EXCERPTED PASSAGE |
================

Exception 4, a Minnesota Amendment to the 2000 IBC, is specific to Group B and Group M occupancies only.  It may not be used or applied to any other occupancy group classification.  It further requires that those Group B and M occupancies be limited to 2000 Gross Square Feet in area.  If the spaces under consideration are larger than 2000 GSF, this exception cannot be used.  Note that the provision does not reference a maximum occupant load.  That was intentional.  If the space meets all the prerequisites to use exception 4 - and the designer/owner chooses to use exception 4 - the individual unisex restroom can be installed.  This is a big change from exceptions one, two, and three.  Exception 4, and only exception 4, requires one water closet, one lav and one urinal all in the same unisex restroom.  There are no options to the required fixtures under this provision; three primary fixtures are required in the same unisex restroom.

Many people have contacted the Division regarding exception 4.  What we are finding is that most seem to believe that each of the three fixtures required by exception 4 are also required under exceptions one, two and three.  That is not the case; nor is it the intent.  The history of this issue stems back to the Building Codes and Standards Division IBC Advisory Committee and the many concerns the Division had received regarding the larger floor area separate sex restrooms require in smaller tenant spaces.  Exception 4 was specifically added to allow for a reduced floor area dedicated to restroom facilities to essentially "cut the owner a break" on the added construction cost.  It was also included to address complaints regarding sanitation and use of the restroom by both sexes.  The three fixtures were formulated as a compromise to meet all of the concerns in these small spaces.

Calculating occupant loads for plumbing fixture determination.  IBC Table 1003.2.2.2 should be used to determine the number of occupants within a building.

Restroom facility ratio's in places of public accommodation (MSBC 1303.1200): When considering assembly uses, IBC Table 2902.1 makes our work somewhat easy.  It has separated all assembly type uses in the table under the heading of "assembly."  For all uses in the assembly category, the ratio of 3:2 (female to male) as required by Minnesota Code, is already factored in.  To make the determination, we first compute the total occupant load and then divide the total occupant load by two - applying 50 percent of the load for men and 50 percent for women.  We then work in the required plumbing fixture ratio from the actual assembly use category under consideration.  The end result will give us the minimum number of plumbing fixtures and we will have the required 3:2 ratio automatically figured in.

For the non-assembly use conditions listed in Table 2902.1, the fixture computation is slightly different.  The occupant load for the space is computed and the ratio is worked in as usual, but once you've determined the total number of plumbing fixtures, you divide the resulting number of required plumbing fixtures by two.  You should generally assume a 50/50-fixture count (male and female), but if circumstances dictate that a different ratio is needed, an adjustment can be made if approved by the Building Official.  An example of where this scenario might apply could be an all-male or all-female gym or college situation.  In a case such as this, when you know there is a higher ratio of one sex to another, an adjustment could be considered.

================

DATA SHOWN |
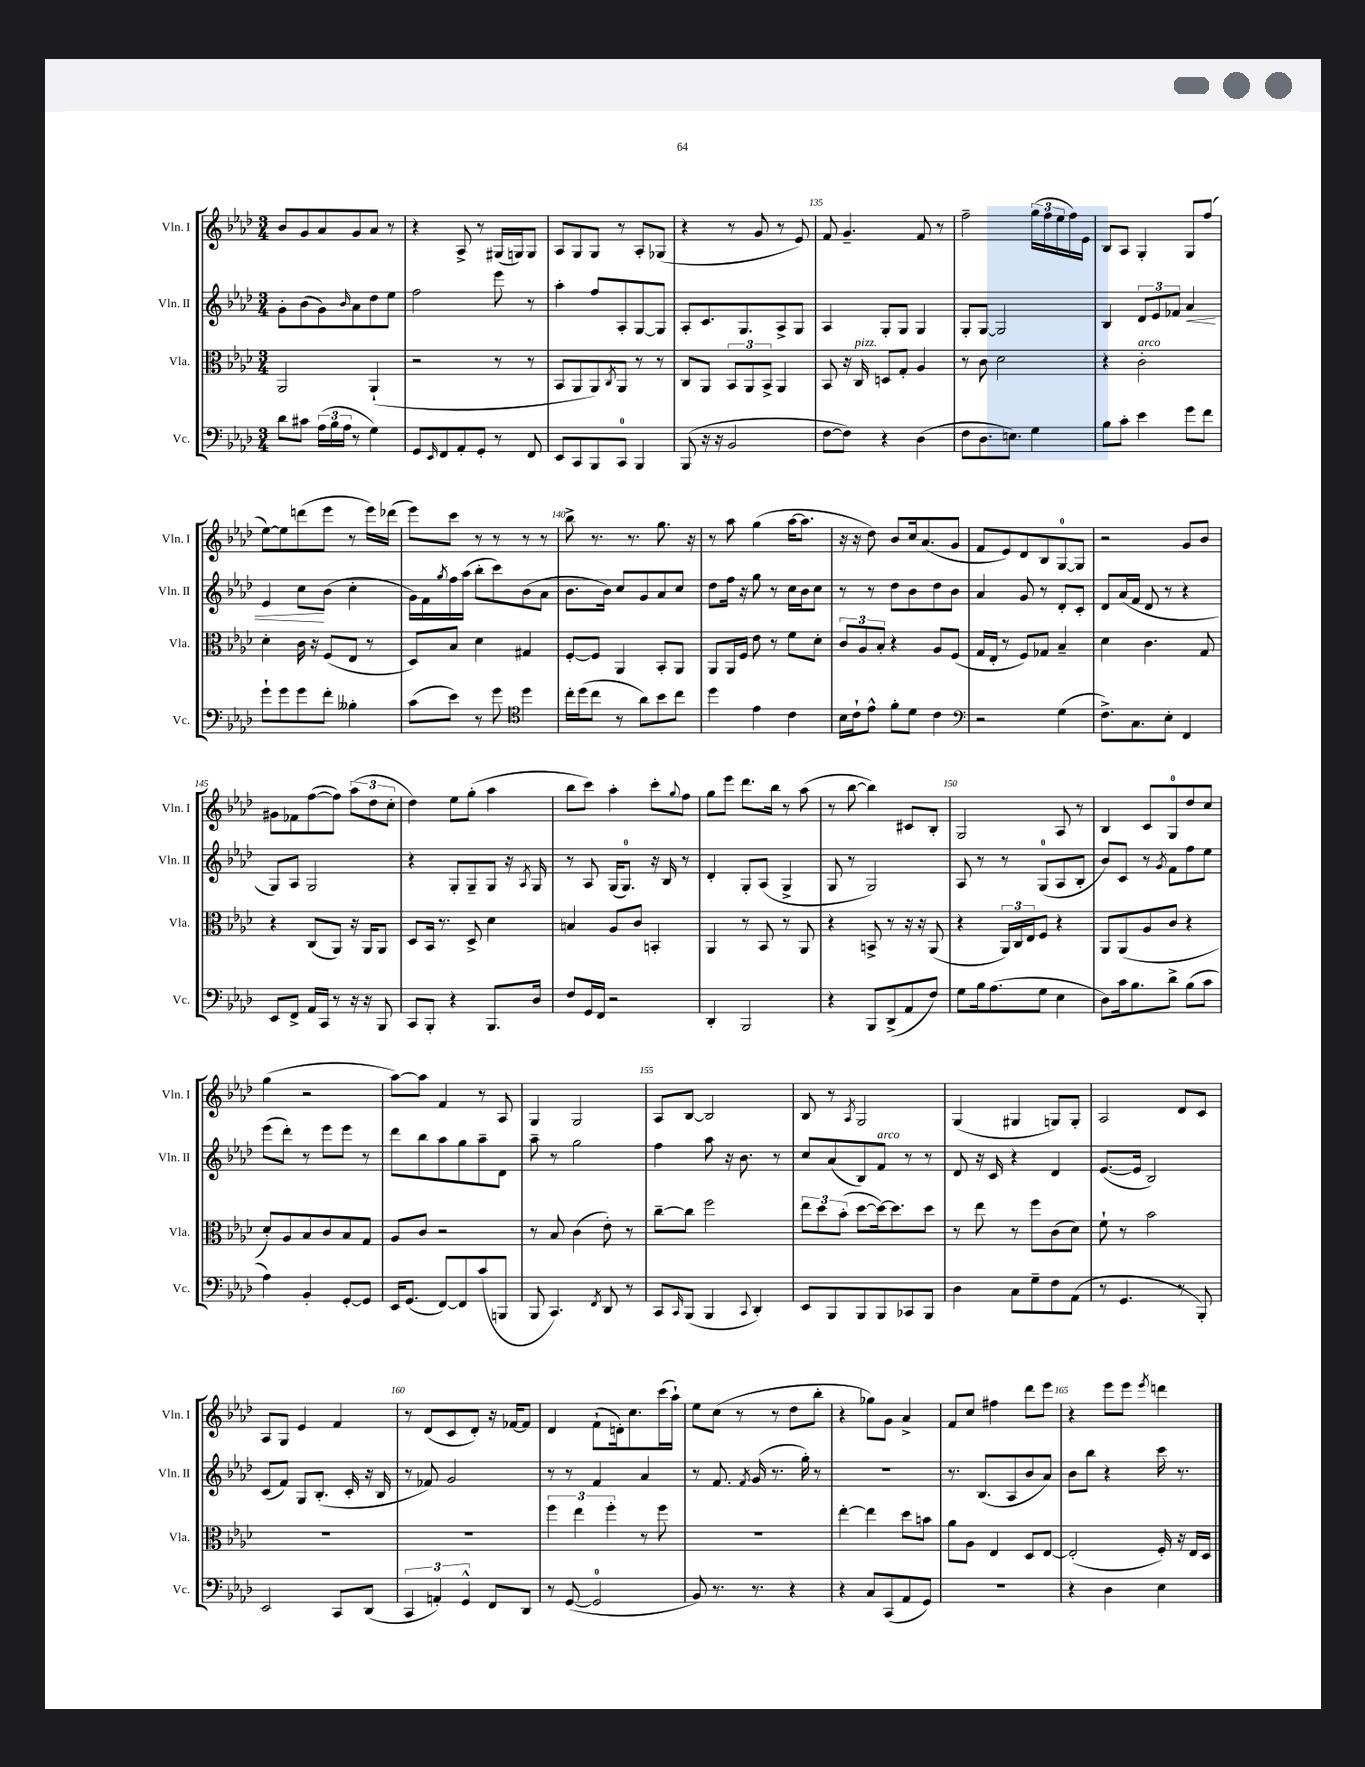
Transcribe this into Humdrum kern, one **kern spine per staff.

**kern	**kern	**kern	**dynam	**kern
*part4	*part3	*part2	*part2	*part1
*staff4	*staff3	*staff2	*staff2	*staff1
*I"Vc.	*I"Vla.	*I"Vln. II	*	*I"Vln. I
*I'Vc.	*I'Vla.	*I'Vln. II	*	*I'Vln. I
*clefF4	*clefC3	*clefG2	*	*clefG2
*k[b-e-a-d-]	*k[b-e-a-d-]	*k[b-e-a-d-]	*	*k[b-e-a-d-]
*M3/4	*M3/4	*M3/4	*	*M3/4
=131	=131	=131	=131	=131
8d-\L	2AA-/	8g'\L	.	8b-/L
8c#X\J	.	(8b-\	.	8g/
(24A-\LL	.	8g\)	.	8a-/
24B-\	.	.	.	.
24A-\JJ	.	.	.	.
.	.	16qqb-/	.	.
8r	.	8a-\	.	8g/
4G\)	(4AA-`/	8dd-\	.	8a-/J
.	.	8ee-\J	.	8r
=132	=132	=132	=132	=132
8GG/L	2r	2ff\	.	4r
16qqEE-/	.	.	.	.
8FF/	.	.	.	.
8AA-'/	.	.	.	8A-^/
8GG'/J	.	.	.	8r
8r	8r	8eee-\	.	(16G#X/LL
.	.	.	.	16Gn/J)
8FF/	8r	8r	.	8G/J
=133	=133	=133	=133	=133
8EE-/L	8BB-/L	4aa-'\	.	8A-/L
8CC/	8AA-/	.	.	8G/
8BBB-/	8AA-/)	8ff/L	.	8G/J
.	8qC/	.	.	.
8CC/J	8AA-/J	8A-'/	.	8r
4BBB-/	8r	[8G/	.	8A-'/L
.	8r	8G/J]	.	(8G-X/J
=134	=134	=134	=134	=134
(8BBB-/	8C/L	8A-'/L	.	4r
16r	8AA-/J	8.c/	.	.
16r	.	.	.	.
2BB-/	12BB-/L	.	.	8r
.	.	8.G/	.	.
.	12AA-/	.	.	.
.	.	.	.	8g/
.	12BB-^/J	.	.	.
.	4AA-/	8A-^/	.	8r
.	.	8G/J	.	8e-/)
=135	=135	=135	=135	=135
[8F\L	8BB-/	4A-/	.	8f/
8F\J])	16r	.	.	4.g~/
!	!LO:TX:a:i:t=pizz.	!	!	!
.	16C/	.	.	.
4r	8Dn/L	8G'/L	.	.
.	8G'/J	8G/J	.	.
(4D-\	4A-/	4G/	.	8f/
.	.	.	.	8r
=136	=136	=136	=136	=136
8F\L	8r	8G'/L	.	2ff~\
8.D-\	8c\	[8G/J	.	.
.	2d-\	2G/]	.	.
8.En\J)	.	.	.	.
4G\	.	.	.	(24gg\LL
.	.	.	.	24ff\
.	.	.	.	24ee-\
.	.	.	.	16ff\)
.	.	.	.	16e-\JJ
=137	=137	=137	=137	=137
8B-\L	4r	4B-/	.	8B-/L
8c'\J	.	.	.	8A-/J
!	!LO:TX:a:i:t=arco	!	!	!
4e-\	2c'\	12d-/L	.	4G'/
.	.	12e-/	.	.
.	.	12f-X/J	.	.
!	!	!	!LO:HP:b	!
8g\L	.	4a-/	<	8G/L
8f\J	.	.	.	(8ff/J
!!LO:LB:g=z
=138	=138	=138	=138	=138
8g`\L	4d-'\	4e-/	.	[8ee-\L)
8g\	.	.	.	8ee-\]
8g\	16c\	8cc\L	.	(8dddn\
.	16r	.	.	.
8f'\J	(8F/L	(8b-\J	[	8eee-\J
4B--X'\	8E-/J	4cc'\	.	8r
.	8r	.	.	16eee-\LL)
.	.	.	.	(16ddd-X\JJ
=139	=139	=139	=139	=139
(8c\L	8D-/L)	16g\LL)	.	8eee-\L)
.	.	16f\	.	.
.	.	8qgg/	.	.
8e-\J)	8B-/J	16ff\	.	8ccc\J
.	.	(16aa-\JJ	.	.
8r	4d-\	8bb-'\L	.	8r
8g\	.	8ccc\)	.	8r
*clefC4	*	*	*	*
4dd-\	4G#X/	(8b-\	.	8r
.	.	8a-\J	.	8r
=140	=140	=140	=140	=140
16cc'\LL	[8F'/L	8.b-\L	.	8bb-^\
(16dd-\J	.	.	.	.
8cc\J	8F/J]	.	.	8.r
.	.	16b-\Jk)	.	.
8r	4AA-/	8cc/L	.	.
.	.	.	.	8.r
8a-\L)	.	8g/	.	.
8b-\	8BB-'/L	8a-/	.	8.gg\
8cc\J	8AA-/J	8cc/J	.	.
.	.	.	.	16r
=141	=141	=141	=141	=141
4dd-\	8AA-/L	8dd-\L	.	8r
.	16AA-/L	16ff\Jk	.	8aa-\
.	16F/JJ	16r	.	.
4e-\	8e-\	8gg\	.	(4gg\
.	8r	8r	.	.
4c\	8f\L	16cc\LL	.	[16aa-\KL
.	.	16b-\J	.	8.aa-\J]
.	8d-'\J	8cc\J	.	.
=142	=142	=142	=142	=142
16B-\LL	12c/L	8r	.	16r
16c`\J	.	.	.	16r
.	12A-/	.	.	.
8e-^^\J	.	8r	.	8dd-\)
.	12B-'/J	.	.	.
8f'\L	4r	8dd-\L	.	8b-/L
8d-\J	.	8b-\	.	16cc/k
.	.	.	.	(8.a-/
4c\	8A-/L	8dd-\	.	.
.	(8F/J	8b-\J	.	8g/J
=143	=143	=143	=143	=143
*clefF4	*	*	*	*
2r	16G/LL	4a-/	.	8f/L
.	16E-'/JJ	.	.	.
.	8r	.	.	8e-/)
.	8F/L)	8g/	.	8d-/
.	8G-X/J	8r	.	8B-/
(4G\	4B-~/	8d-'/L	.	[8G/
.	.	8c'/J	.	8G/J]
=144	=144	=144	=144	=144
8.F^\L)	4d-\	8d-/L	.	2r
.	.	(16a-/L	.	.
8.C\	.	16f/JJ	.	.
.	4.c\	8d-/	.	.
8E-'\J	.	8r	.	.
4FF/	.	4r	.	8g/L
.	8G/	.	.	8b-/J
!!LO:LB:g=z
=145	=145	=145	=145	=145
8EE-/L	4r	8G/L)	.	8g#X\L
8FF^/J	.	8A-/J	.	8f-X\
16AA-/LL	(8C/L	2G/	.	([8ff\
16CC/JJ	.	.	.	.
8r	8AA-/J)	.	.	8ff\J])
16r	16r	.	.	(12aa-\L
16r	16AA-/KL	.	.	.
.	.	.	.	12dd-\
8BBB-/	8AA-/J	.	.	.
.	.	.	.	12cc'\J
=146	=146	=146	=146	=146
8CC/L	8D-/L	4r	.	4dd-\)
8BBB-'/J	16BB-/Jk	.	.	.
.	8.r	.	.	.
4r	.	8G'/L	.	8ee-\L
.	8D-^/	8G~/	.	(8gg'\J
8.BBB-/L	4d-\	8G/J	.	4aa-\
.	.	16r	.	.
.	.	8qA-/	.	.
16D-/Jk	.	16G/	.	.
=147	=147	=147	=147	=147
8F/L	4Bn/	8r	.	8bb-\L
16GG/L	.	8A-/	.	8ccc\J)
16FF/JJ	.	.	.	.
2r	8A-/L	(16G/KL	.	4aa-'\
.	.	8.G/J)	.	.
.	8c/J	.	.	.
.	4BBn'/	16r	.	8ccc'\L
.	.	16B-/	.	.
.	.	.	.	8qqgg/
.	.	8r	.	8ff\J
=148	=148	=148	=148	=148
4DD-'/	4AA-/	4d-'/	.	8gg\L
.	.	.	.	8eee-\J
2BBB-/	8r	8G'/L	.	8.ddd-\L
.	8BB-/	(8A-/J	.	.
.	.	.	.	16bb-\Jk
.	8r	4G^/	.	8r
.	8AA-/	.	.	(8aa-\
=149	=149	=149	=149	=149
4r	4r	8G/	.	8r
.	.	8r	.	[8bb-\
8BBB-/L	8BBn^/	2G/)	.	4bb-\])
(8DD-^/	8r	.	.	.
8AA-/	16r	.	.	8c#X/L
.	16r	.	.	.
8F/J)	(8AA-/	.	.	8B-'/J
=150	=150	=150	=150	=150
8G\L	4r	8A-/	.	2G/
16B-\k	.	8r	.	.
(8.A-\	.	.	.	.
.	24AA-/LL)	8r	.	.
.	24C/	.	.	.
.	24E-/J	.	.	.
8G\J	8F/J	(8G/L	.	.
4E-\	4r	8A-/	.	8A-/
.	.	8B-'/J	.	8r
=151	=151	=151	=151	=151
8D-\L)	8AA-/L	8b-/L)	.	4B-/
16c\k	(8AA-/	8c/J	.	.
8.B-\	.	.	.	.
.	8A-/	8r	.	8c/L
.	.	8qg/	.	.
8d-^\J	8c/J	8f\L	.	8G/
(8B-\L	4r	8ff\	.	8dd-/
8c\J	.	8ee-\J	.	8cc/J
!!LO:LB:g=z
=152	=152	=152	=152	=152
4A-\)	8d-'/L)	(8eee-\L	.	(4gg\
.	8A-/	8ddd-'\J)	.	.
4BB-'/	8B-/	8r	.	2r
.	8c/	8eee-\L	.	.
[8GG'/L	8B-/	8eee-\J	.	.
8GG/J]	8G/J	8r	.	.
=153	=153	=153	=153	=153
16EE-/KL	8A-/L	8ddd-\L	.	[8aa-\L)
(8.GG/J	.	.	.	.
.	8c/J	8bb-\	.	8aa-\J]
[8FF/L)	2r	8aa-\	.	4f/
8FF/]	.	8gg\	.	.
(8c/	.	8aa-~\	.	8r
8BBBn/J	.	8d-\J	.	8A-/
=154	=154	=154	=154	=154
8BBB-/	8r	8aa-~\	.	4G/
4.CC/)	8B-/	8r	.	.
.	(4c\	2gg\	.	2G/
8qFF/	.	.	.	.
8DD-/	8e-'\)	.	.	.
8r	8r	.	.	.
=155	=155	=155	=155	=155
8CC/L	[8cc~\L	4ff\	.	8A-/L
16qqCC/	.	.	.	.
(8BBB-/J	8cc\J]	.	.	[8B-/J
4BBB-/	2ff\	8aa-\	.	2B-/]
.	.	16r	.	.
.	.	8.b-\	.	.
8qqCC/	.	.	.	.
4DD-'/)	.	.	.	.
.	.	8r	.	.
=156	=156	=156	=156	=156
8EE-/L	12ee-\L	8cc/L	.	8B-/
.	12dd-\	.	.	.
8BBB-/	.	(8a-/	.	8r
.	(12b-'\J	.	.	.
.	.	.	.	8qA-/
8BBB-/	[8dd-\L	8B-/)	.	2G/
!	!	!LO:TX:a:i:t=arco	!	!
8BBB-/	16dd-\k_)	8f/J	.	.
.	8.dd-\]	.	.	.
8CC-X/	.	8r	.	.
8BBB-/J	8dd-\J	8r	.	.
=157	=157	=157	=157	=157
4D-\	8r	8d-/	.	(4G/
.	8ee-\	16r	.	.
.	.	16c/	.	.
8C\L	8r	4r	.	4G#X/
8G~\	8ff\L	.	.	.
8F\	(8c\	4d-/	.	8Gn/L)
(8AA-\J	8d-\J)	.	.	8G'/J
=158	=158	=158	=158	=158
8r	8f`\	([8.e-/L	.	2A-/
4.GG/	8r	.	.	.
.	.	16e-/Jk]	.	.
.	2b-\	2B-/)	.	.
8r	.	.	.	8d-/L
8BBB-'/)	.	.	.	8c/J
!!LO:LB:g=z
=159	=159	=159	=159	=159
2EE-/	2.r	(8c/L	.	8A-/L
.	.	8f/J)	.	8G/J
.	.	8G/L	.	4e-/
.	.	(8.B-'/J	.	.
8CC/L	.	.	.	4f/
.	.	16c'/	.	.
(8DD-/J	.	16r	.	.
.	.	16B-/	.	.
=160	=160	=160	=160	=160
6CC/	2.r	8r	.	8r
.	.	8f-X/)	.	(8d-/L
6AAn'/)	.	.	.	.
.	.	2g/	.	8c/
6GG^^/	.	.	.	.
.	.	.	.	8d-'/J)
8FF/L	.	.	.	16r
.	.	.	.	[16f-X/KL
8DD-/J	.	.	.	8f-/J]
=161	=161	=161	=161	=161
8r	6ff\	8r	.	4d-/
([8GG/	.	8r	.	.
.	6ee-\	.	.	.
2GG/]	.	4f/	.	(8f`\L
.	6ff'\	.	.	.
.	.	.	.	16dn'\k)
.	.	.	.	8.cc\
.	8r	4a-/	.	.
.	8ff\	.	.	(16ccc\L
.	.	.	.	16aa-`\JJ)
=162	=162	=162	=162	=162
8BB-/)	2.r	8r	.	8ee-\L
8.r	.	8.f/	.	(8cc\J
.	.	.	.	8r
.	.	8qf/	.	.
8.r	.	(16g/	.	.
.	.	8.r	.	8r
4r	.	.	.	8dd-\L
.	.	16gg'\)	.	.
.	.	8r	.	8bb-'\J
=163	=163	=163	=163	=163
4r	[4ee-'\	2.r	.	4r
8C/L	4ee-\]	.	.	8gg-X\L)
(8CC/	.	.	.	8g\J
8AA-/	8dd-\L	.	.	4a-^/
8GG/J)	8bn\J	.	.	.
=164	=164	=164	=164	=164
2.r	8a-\L	8.r	.	8f/L
.	8A-\J	.	.	8cc/J
.	.	(8.B-/L	.	.
.	4E-/	.	.	4ff#X\
.	.	8A-/	.	.
.	8D-/L	8b-/	.	8ddd-\L
.	[8E-/J	8a-/J)	.	8eee-\J
=165	=165	=165	=165	=165
4r	(2E-'/]	8b-\L	.	4r
.	.	8bb-\J	.	.
4D-\	.	4r	.	8eee-\L
.	.	.	.	8eee-\J
.	.	.	.	8qeee-/
4E-\	16F'/)	16ccc\	.	4dddn\
.	16r	8.r	.	.
.	16E-/LL	.	.	.
.	16D-/JJ	.	.	.
==	==	==	==	==
*-	*-	*-	*-	*-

================

EXERCISE REQUIREMENTS |
Answer these from the passage on restroom requirements:
(a) What is the largest area a Group B or Group M occupancy can have and still use exception 4?
(b) Which IBC table should be used to determine the number of occupants within a building?
(c) What female-to-male ratio does Minnesota Code require for assembly uses?

TASK RESULT |
(a) 2000 gross square feet.
(b) IBC Table 1003.2.2.2.
(c) 3:2 (female to male).